The book was edited and prefaced by Anna Kalarus, holder of a post-doctoral degree and lecturer at the Faculty for Musical Education of the Music Academy in Kraków.

Here are two excerpts from her preface:

(...)  In his publication, the author begins by drawing up a balance sheet of previous research in the field of ear training and the development of so-called musicality. He gives a thorough and penetrating chronological presentation of the various methods and systems. He begins with the traditional methods of Guido d'Arezzo and Jean-Jacques Rousseau, moving on to Pierre Galina, Guillaume-Louis Bocquillon, and to John Curwen’s Tonic sol-fa, John Evans’s phonogesture method and Cark Eitz’s 12-syllable system. The last three approaches are analysed with particular attention. In analysing modern methods of musical education, the author expresses concern with the fact that they do not treat ear-training, including the skills of reading and writing notes, as their main and fundamental components but as elements of secondary importance, or even as supplementary.  Despite this, the author writes with due respect about the work of the “big three”, i.e.  Carl Orff, Émile Jaques-Dalcroze and ZoltánKodály, as well as other 20th-century music theoreticians, including Poles.
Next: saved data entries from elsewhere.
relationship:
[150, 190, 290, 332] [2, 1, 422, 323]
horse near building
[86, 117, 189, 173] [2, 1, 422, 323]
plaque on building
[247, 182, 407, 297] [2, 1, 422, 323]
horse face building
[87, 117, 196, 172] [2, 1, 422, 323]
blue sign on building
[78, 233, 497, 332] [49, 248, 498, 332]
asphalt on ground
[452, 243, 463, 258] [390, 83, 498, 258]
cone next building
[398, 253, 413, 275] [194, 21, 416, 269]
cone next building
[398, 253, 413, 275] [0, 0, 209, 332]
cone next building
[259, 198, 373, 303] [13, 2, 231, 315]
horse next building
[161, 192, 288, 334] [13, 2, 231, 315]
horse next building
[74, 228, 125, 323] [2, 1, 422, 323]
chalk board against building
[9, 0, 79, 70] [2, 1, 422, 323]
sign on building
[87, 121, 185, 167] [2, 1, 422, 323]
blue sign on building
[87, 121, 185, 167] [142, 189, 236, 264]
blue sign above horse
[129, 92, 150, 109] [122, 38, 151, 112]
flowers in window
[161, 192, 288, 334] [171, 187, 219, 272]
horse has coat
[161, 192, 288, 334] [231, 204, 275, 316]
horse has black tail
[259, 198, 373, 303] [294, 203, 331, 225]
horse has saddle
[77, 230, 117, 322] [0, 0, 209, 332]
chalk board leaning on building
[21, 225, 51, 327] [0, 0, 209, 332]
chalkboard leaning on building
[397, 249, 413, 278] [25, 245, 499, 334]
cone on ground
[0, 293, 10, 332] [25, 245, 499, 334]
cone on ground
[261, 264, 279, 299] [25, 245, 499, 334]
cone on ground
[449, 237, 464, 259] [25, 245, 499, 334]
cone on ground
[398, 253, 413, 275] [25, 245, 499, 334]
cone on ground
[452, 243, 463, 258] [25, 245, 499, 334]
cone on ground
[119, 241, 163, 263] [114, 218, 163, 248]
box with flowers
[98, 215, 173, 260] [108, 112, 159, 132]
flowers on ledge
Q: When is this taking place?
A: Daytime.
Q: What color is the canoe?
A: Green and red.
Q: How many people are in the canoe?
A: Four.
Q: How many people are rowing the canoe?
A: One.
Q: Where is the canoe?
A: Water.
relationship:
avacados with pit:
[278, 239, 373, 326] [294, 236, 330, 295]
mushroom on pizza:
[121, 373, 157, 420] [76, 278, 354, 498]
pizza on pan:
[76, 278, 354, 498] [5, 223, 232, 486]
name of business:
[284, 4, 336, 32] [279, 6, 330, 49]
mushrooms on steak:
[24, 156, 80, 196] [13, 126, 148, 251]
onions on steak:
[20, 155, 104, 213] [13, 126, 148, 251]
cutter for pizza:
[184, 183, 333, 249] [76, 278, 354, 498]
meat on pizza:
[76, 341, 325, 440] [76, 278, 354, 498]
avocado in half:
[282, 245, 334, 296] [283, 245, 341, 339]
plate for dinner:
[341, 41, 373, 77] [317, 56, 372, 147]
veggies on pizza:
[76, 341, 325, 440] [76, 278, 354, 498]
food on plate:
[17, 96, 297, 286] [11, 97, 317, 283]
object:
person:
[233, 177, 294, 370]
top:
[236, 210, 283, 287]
 (...)  The most important and perhaps the most interesting part of the book is the presentation of the author’s own concept of perfecting the ancillary means in the reading and writing of notes. In the first instance, the author deals with the streamlining of musical notation. His starting point is the tempered 12-semitone scale and the ultimate result is a notation on staves of different width, without clefs or accidentals, with the line c defining absolute pitch. The other element of the author’s project is a transformed, reformed syllabic system. By introducing new syllables, he creates a 12-stage syllabic chromatic sequence.  Linked to the changes in the syllabic system is a modified phonogesture. The whole project is complete with the author’s recommendations regarding exercises and the practical of the modernized system of reading and writing notes.